Con il terzo motivo i ricorrenti, deducendo vizio di motivazione, censurano la sentenza impugnata per non aver preso in esame i motivi di appello relativi alla asserita inutilizzabilità della consulenza tecnica d’ufficio anche per difetto di adeguati requisiti di professionalità sul consulente tecnico nominato.
Con il quarto motivo i ricorrenti, denunciando vizio della motivazione, assumono che il giudice di appello non ha minimamente esaminato le censure degli appellanti relative alla contraddittorietà ed alla illogicità della consulenza tecnica d’ufficio.
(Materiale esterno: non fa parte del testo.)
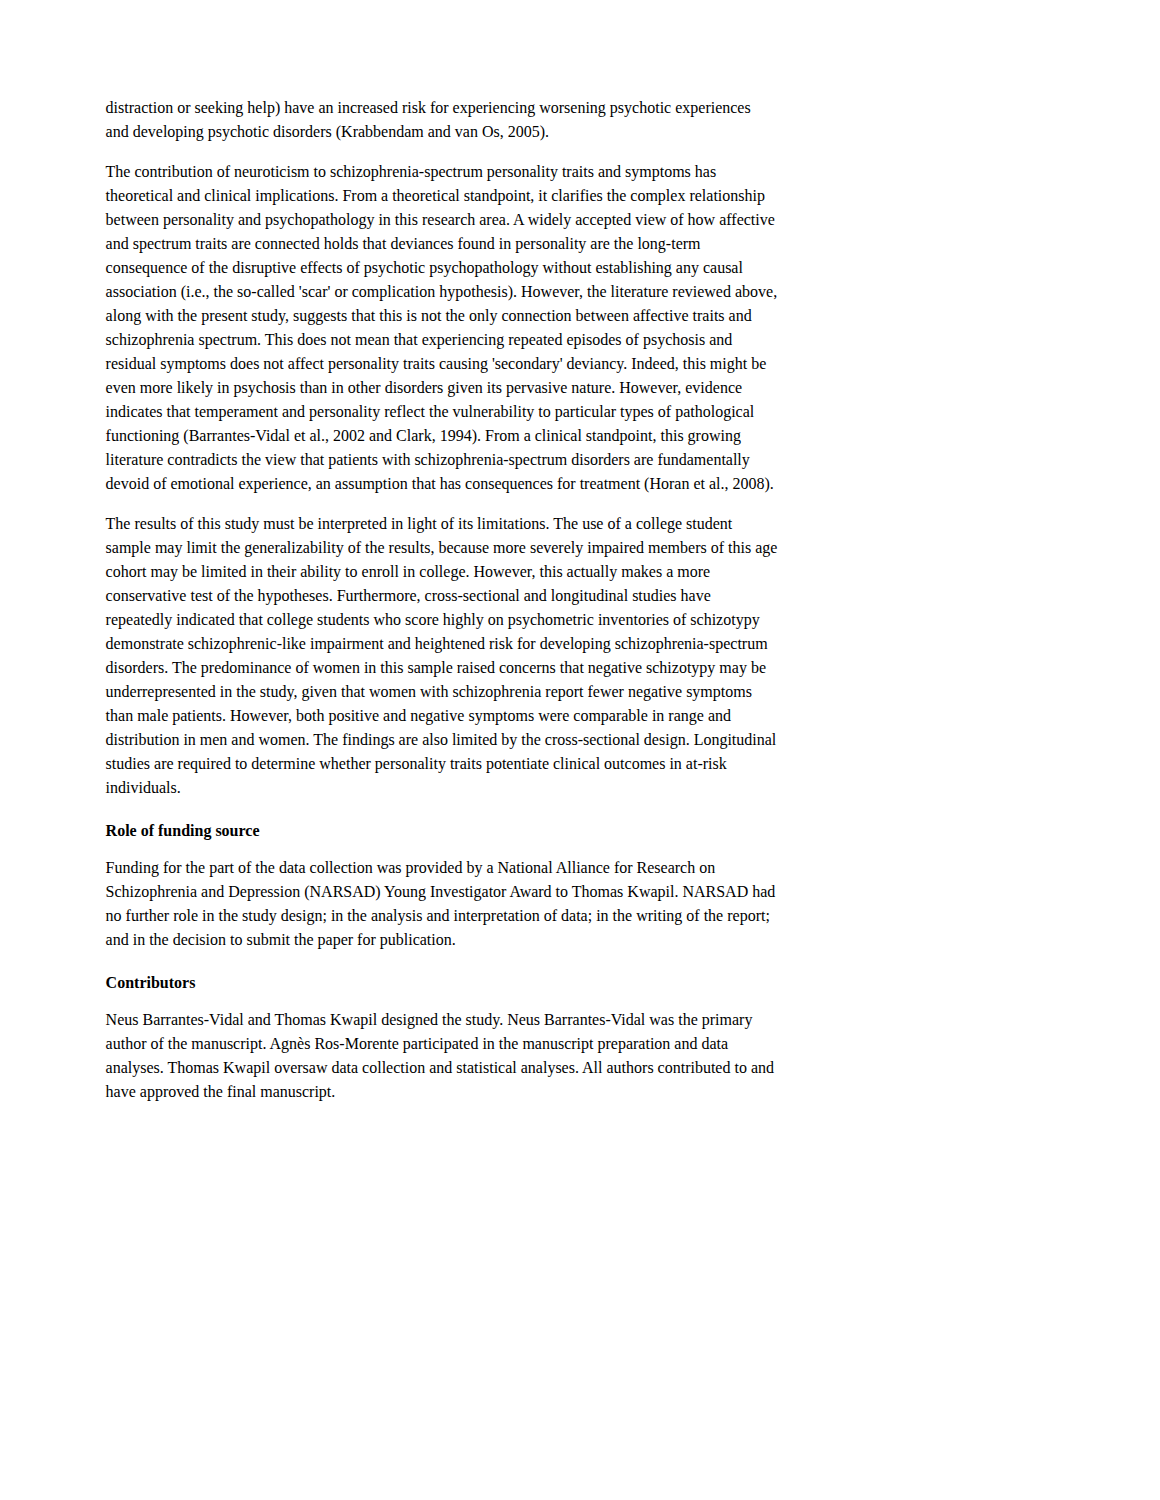distraction or seeking help) have an increased risk for experiencing worsening psychotic experiences and developing psychotic disorders (Krabbendam and van Os, 2005).
The contribution of neuroticism to schizophrenia-spectrum personality traits and symptoms has theoretical and clinical implications. From a theoretical standpoint, it clarifies the complex relationship between personality and psychopathology in this research area. A widely accepted view of how affective and spectrum traits are connected holds that deviances found in personality are the long-term consequence of the disruptive effects of psychotic psychopathology without establishing any causal association (i.e., the so-called 'scar' or complication hypothesis). However, the literature reviewed above, along with the present study, suggests that this is not the only connection between affective traits and schizophrenia spectrum. This does not mean that experiencing repeated episodes of psychosis and residual symptoms does not affect personality traits causing 'secondary' deviancy. Indeed, this might be even more likely in psychosis than in other disorders given its pervasive nature. However, evidence indicates that temperament and personality reflect the vulnerability to particular types of pathological functioning (Barrantes-Vidal et al., 2002 and Clark, 1994). From a clinical standpoint, this growing literature contradicts the view that patients with schizophrenia-spectrum disorders are fundamentally devoid of emotional experience, an assumption that has consequences for treatment (Horan et al., 2008).
The results of this study must be interpreted in light of its limitations. The use of a college student sample may limit the generalizability of the results, because more severely impaired members of this age cohort may be limited in their ability to enroll in college. However, this actually makes a more conservative test of the hypotheses. Furthermore, cross-sectional and longitudinal studies have repeatedly indicated that college students who score highly on psychometric inventories of schizotypy demonstrate schizophrenic-like impairment and heightened risk for developing schizophrenia-spectrum disorders. The predominance of women in this sample raised concerns that negative schizotypy may be underrepresented in the study, given that women with schizophrenia report fewer negative symptoms than male patients. However, both positive and negative symptoms were comparable in range and distribution in men and women. The findings are also limited by the cross-sectional design. Longitudinal studies are required to determine whether personality traits potentiate clinical outcomes in at-risk individuals.
Role of funding source
Funding for the part of the data collection was provided by a National Alliance for Research on Schizophrenia and Depression (NARSAD) Young Investigator Award to Thomas Kwapil. NARSAD had no further role in the study design; in the analysis and interpretation of data; in the writing of the report; and in the decision to submit the paper for publication.
Contributors
Neus Barrantes-Vidal and Thomas Kwapil designed the study. Neus Barrantes-Vidal was the primary author of the manuscript. Agnès Ros-Morente participated in the manuscript preparation and data analyses. Thomas Kwapil oversaw data collection and statistical analyses. All authors contributed to and have approved the final manuscript.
Con il quinto motivo i ricorrenti, deducendo vizio di motivazione, censurano la sentenza impugnata per aver affermato che gravava sugli appellanti l’onere, in realtà non assolto, di provare che il testamento in questione fosse stato redatto da N. E. in un momento di lucido intervallo; in realtà era onere delle controparti provare che la redazione del suddetto testamento fosse avvenuta in un periodo di grave malattia mentale della N..
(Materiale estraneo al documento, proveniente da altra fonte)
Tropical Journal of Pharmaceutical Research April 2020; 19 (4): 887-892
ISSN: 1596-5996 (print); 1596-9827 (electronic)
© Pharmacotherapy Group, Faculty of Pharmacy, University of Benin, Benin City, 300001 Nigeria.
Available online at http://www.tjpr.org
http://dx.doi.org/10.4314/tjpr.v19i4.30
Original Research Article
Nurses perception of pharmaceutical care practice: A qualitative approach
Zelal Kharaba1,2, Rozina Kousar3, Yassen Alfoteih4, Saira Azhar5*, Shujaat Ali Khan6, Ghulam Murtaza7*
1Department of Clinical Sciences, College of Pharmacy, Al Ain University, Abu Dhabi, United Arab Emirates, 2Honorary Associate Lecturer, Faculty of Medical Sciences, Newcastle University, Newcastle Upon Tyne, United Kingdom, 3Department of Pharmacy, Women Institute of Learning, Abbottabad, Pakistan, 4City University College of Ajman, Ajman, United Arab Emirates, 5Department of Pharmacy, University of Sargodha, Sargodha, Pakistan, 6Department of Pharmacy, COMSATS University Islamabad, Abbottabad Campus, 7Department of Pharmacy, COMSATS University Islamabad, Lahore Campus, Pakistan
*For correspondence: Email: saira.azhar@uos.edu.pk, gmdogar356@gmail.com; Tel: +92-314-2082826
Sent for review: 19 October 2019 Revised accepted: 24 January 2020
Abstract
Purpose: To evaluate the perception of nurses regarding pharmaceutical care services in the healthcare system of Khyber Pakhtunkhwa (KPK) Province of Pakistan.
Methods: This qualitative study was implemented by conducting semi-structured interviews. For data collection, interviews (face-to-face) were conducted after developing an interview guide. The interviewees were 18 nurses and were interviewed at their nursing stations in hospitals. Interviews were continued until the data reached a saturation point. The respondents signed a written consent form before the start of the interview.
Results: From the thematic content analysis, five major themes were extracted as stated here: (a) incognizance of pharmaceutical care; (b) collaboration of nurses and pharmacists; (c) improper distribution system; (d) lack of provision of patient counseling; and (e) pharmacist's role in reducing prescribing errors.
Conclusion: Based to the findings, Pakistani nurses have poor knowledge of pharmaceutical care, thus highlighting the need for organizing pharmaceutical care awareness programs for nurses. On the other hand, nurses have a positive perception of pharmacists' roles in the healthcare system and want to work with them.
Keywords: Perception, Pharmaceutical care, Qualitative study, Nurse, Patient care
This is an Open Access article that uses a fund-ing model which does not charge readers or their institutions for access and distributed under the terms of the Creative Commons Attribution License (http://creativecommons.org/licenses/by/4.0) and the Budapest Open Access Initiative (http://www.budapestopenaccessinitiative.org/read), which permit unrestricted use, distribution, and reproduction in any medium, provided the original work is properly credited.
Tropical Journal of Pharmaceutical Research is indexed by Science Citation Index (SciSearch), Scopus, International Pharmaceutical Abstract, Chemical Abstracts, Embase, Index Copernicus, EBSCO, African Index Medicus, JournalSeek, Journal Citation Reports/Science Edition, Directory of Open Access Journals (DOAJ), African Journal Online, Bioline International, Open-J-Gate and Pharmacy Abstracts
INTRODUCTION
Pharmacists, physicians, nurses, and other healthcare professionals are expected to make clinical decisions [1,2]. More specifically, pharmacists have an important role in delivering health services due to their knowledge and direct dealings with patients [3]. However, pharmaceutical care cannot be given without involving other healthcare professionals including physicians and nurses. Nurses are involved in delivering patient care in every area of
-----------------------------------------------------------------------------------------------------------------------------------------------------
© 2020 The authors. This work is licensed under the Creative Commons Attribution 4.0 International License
Con il sesto motivo i ricorrenti, deducendo vizio di motivazione, sostengono che l’affermazione del giudice di appello secondo cui il grave stato confusionale riscontrato in N.E. risaliva a circa sei mesi prima del suo ricovero contrastava con la documentazione acquisita in atti. Con il settimo motivo i ricorrenti, denunciando vizio di motivazione, censurano la sentenza impugnata per non aver esaminato la richiesta degli appellanti di effettuare una perizia psicografologica sulla scheda testamentaria onde accertare le condizioni psichiche della testatrice al momento della redazione del testamento. Con l’ottavo motivo i ricorrenti, deducendo violazione degli articoli 246 e 257 c.p.c., comma 2 e vizio di motivazione, censurano la sentenza impugnata per non aver specificatamente esaminato i motivi di appello relativi alla nullità parziale della prova testimoniale di parte attrice, alla errata valutazione della prova espletata ed alla omessa ammissione di un teste indotto dagli esponenti.
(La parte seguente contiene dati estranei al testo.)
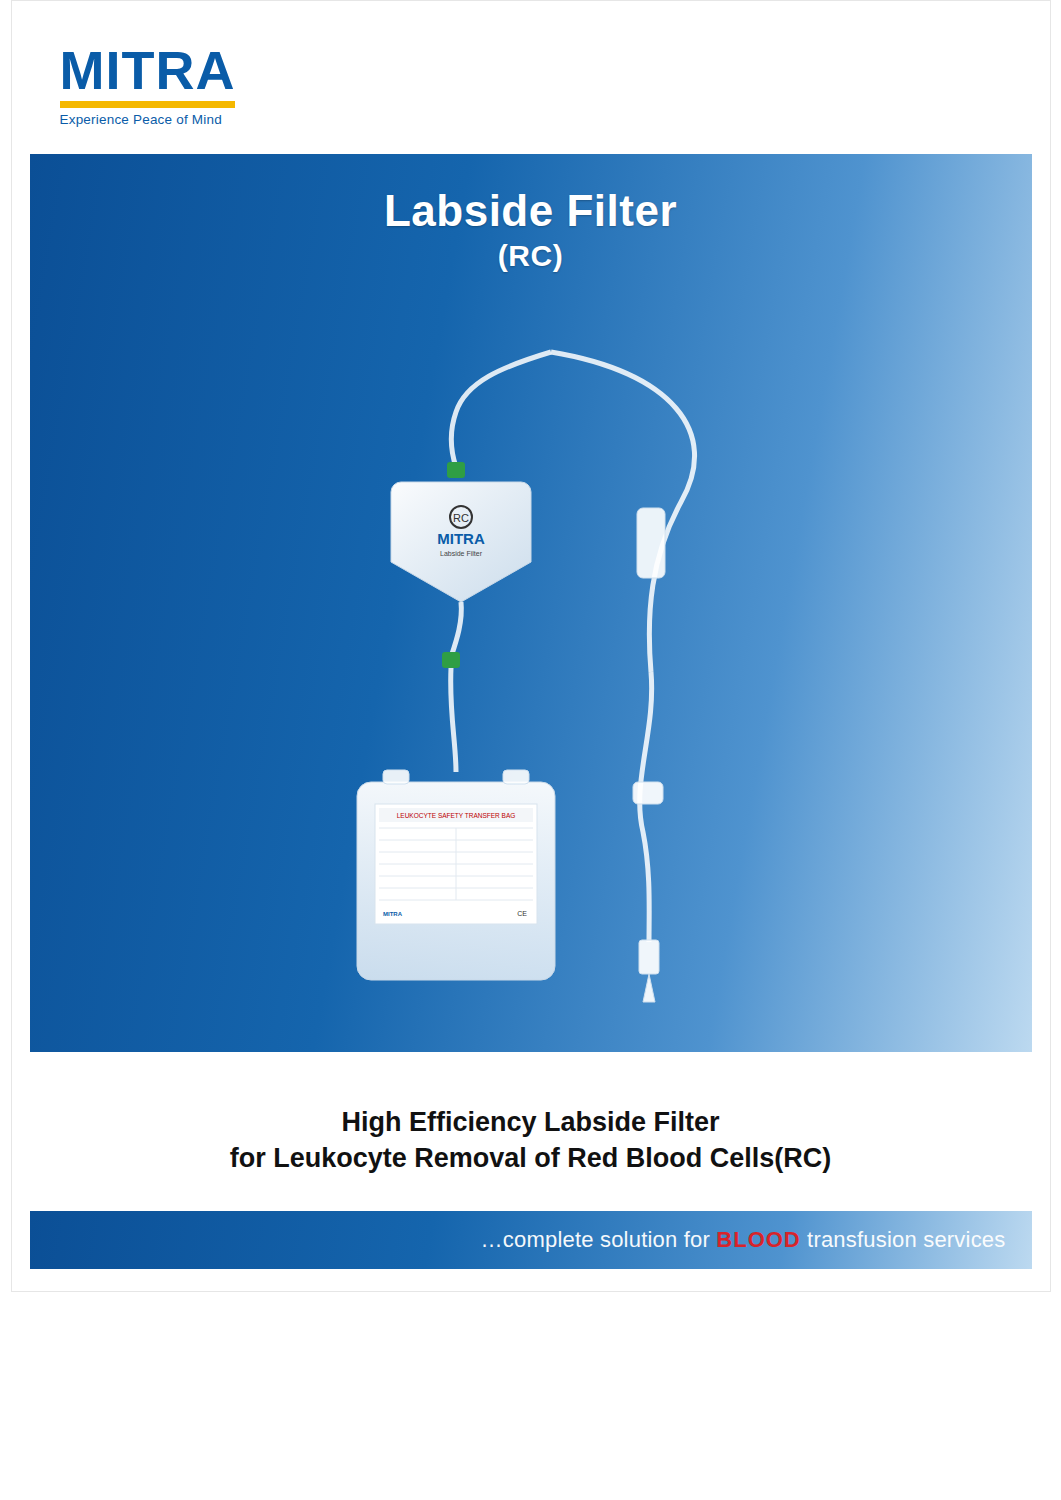MITRA Experience Peace of Mind
Labside Filter (RC)
RC MITRA Labside Filter LEUKOCYTE SAFETY TRANSFER BAG MITRA CE
Mitra Labside Filter (RC) assembly with transfer bag, tubing, clamps, drip chamber and spike.
High Efficiency Labside Filter
for Leukocyte Removal of Red Blood Cells(RC)
…complete solution for BLOOD transfusion services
Con il nono motivo i ricorrenti deducono violazione e falsa applicazione degli articoli 91 e 92 c.p.c..
Con il decimo motivo i ricorrenti deducono vizio di motivazione.
Con tali connesse censure i ricorrenti assumono di essere stati condannati al rimborso delle spese del secondo grado di giudizio liquidate complessivamente nella elevatissima somma di Euro 21.200,00 in violazione dei limiti massimi delle tariffe e senza alcuna motivazione; aggiungono che comunque la compensazione delle spese sarebbe stata più logica all’esito del giudizio.
Tutti gli enunciati motivi restano assorbiti in seguito all’accoglimento dei primi due motivi di ricorso.
In definitiva la sentenza impugnata deve essere cassata in relazione ai motivi accolti e la causa deve essere rinviata ai sensi dell’art. 383 c.p.c., comma ultimo, al Tribunale di Roma quale giudice di primo grado.
Ricorrono giusti motivi per compensare interamente tra le parti le spese di tutti i gradi di giudizio.
P.Q.M.
LA CORTE Accoglie i primi due motivi di ricorso, dichiara assorbiti gli altri, cassa la sentenza impugnata in relazione ai motivi accolti e rinvia la causa al Tribunale di Roma quale giudice di primo grado; compensa interamente tra le parti le spese di tutti i gradi del presente giudizio.
Così deciso in Roma, il 9 dicembre 2005.